_Exercise requirements:_
Rewrite every entry below, replacing "Answer" with "Respond" and leaving all other text unchanged.

Data items:
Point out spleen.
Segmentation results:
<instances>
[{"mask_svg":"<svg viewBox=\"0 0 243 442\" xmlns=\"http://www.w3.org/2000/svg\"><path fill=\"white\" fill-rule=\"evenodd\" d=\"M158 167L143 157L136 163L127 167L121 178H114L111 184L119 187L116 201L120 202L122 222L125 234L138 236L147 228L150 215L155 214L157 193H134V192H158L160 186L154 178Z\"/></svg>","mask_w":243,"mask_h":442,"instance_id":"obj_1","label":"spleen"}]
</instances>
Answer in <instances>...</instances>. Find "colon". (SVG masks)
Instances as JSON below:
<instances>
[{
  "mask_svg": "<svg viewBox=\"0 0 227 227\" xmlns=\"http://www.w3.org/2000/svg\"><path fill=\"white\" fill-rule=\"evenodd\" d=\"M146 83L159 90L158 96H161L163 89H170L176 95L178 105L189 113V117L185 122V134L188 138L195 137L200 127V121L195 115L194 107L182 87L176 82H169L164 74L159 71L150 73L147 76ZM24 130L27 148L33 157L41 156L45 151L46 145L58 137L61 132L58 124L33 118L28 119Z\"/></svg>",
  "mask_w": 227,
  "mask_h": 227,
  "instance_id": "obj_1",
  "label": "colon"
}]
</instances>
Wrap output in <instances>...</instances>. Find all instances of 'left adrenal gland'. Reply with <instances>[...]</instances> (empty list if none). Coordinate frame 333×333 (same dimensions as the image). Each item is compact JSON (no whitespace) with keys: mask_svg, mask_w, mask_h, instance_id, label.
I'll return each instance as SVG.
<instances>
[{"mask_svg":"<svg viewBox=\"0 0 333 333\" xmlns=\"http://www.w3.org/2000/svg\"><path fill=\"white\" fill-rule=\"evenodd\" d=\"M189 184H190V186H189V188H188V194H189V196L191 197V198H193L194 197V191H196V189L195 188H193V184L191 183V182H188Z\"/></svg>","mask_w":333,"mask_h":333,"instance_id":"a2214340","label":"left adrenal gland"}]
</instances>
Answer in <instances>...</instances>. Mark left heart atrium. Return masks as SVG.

_Result:_
Point out spleen.
Segmentation results:
<instances>
[{"mask_svg":"<svg viewBox=\"0 0 243 442\" xmlns=\"http://www.w3.org/2000/svg\"><path fill=\"white\" fill-rule=\"evenodd\" d=\"M158 167L143 157L136 163L127 167L121 178H114L111 184L119 187L116 201L120 202L122 222L125 234L138 236L147 228L150 215L155 214L157 193H134V192H158L160 186L154 178Z\"/></svg>","mask_w":243,"mask_h":442,"instance_id":"obj_1","label":"spleen"}]
</instances>
Respond in <instances>...</instances>. Find "colon". (SVG masks)
Instances as JSON below:
<instances>
[{
  "mask_svg": "<svg viewBox=\"0 0 227 227\" xmlns=\"http://www.w3.org/2000/svg\"><path fill=\"white\" fill-rule=\"evenodd\" d=\"M146 83L159 90L158 96H161L163 89H170L176 95L178 105L189 113V117L185 122V134L188 138L195 137L200 127V121L195 115L194 107L182 87L176 82H169L164 74L159 71L150 73L147 76ZM24 130L27 148L33 157L41 156L45 151L46 145L58 137L61 132L58 124L33 118L28 119Z\"/></svg>",
  "mask_w": 227,
  "mask_h": 227,
  "instance_id": "obj_1",
  "label": "colon"
}]
</instances>
Wrap output in <instances>...</instances>. Find all instances of 'left adrenal gland'. Reply with <instances>[...]</instances> (empty list if none). Coordinate frame 333×333 (same dimensions as the image). Each item is compact JSON (no whitespace) with keys: mask_svg, mask_w, mask_h, instance_id, label.
I'll return each instance as SVG.
<instances>
[{"mask_svg":"<svg viewBox=\"0 0 333 333\" xmlns=\"http://www.w3.org/2000/svg\"><path fill=\"white\" fill-rule=\"evenodd\" d=\"M189 184H190V186H189V188H188V194H189V196L191 197V198H193L194 197V191H196V189L195 188H193V184L191 183V182H188Z\"/></svg>","mask_w":333,"mask_h":333,"instance_id":"a2214340","label":"left adrenal gland"}]
</instances>
Respond in <instances>...</instances>. Mark left heart atrium. Return masks as SVG.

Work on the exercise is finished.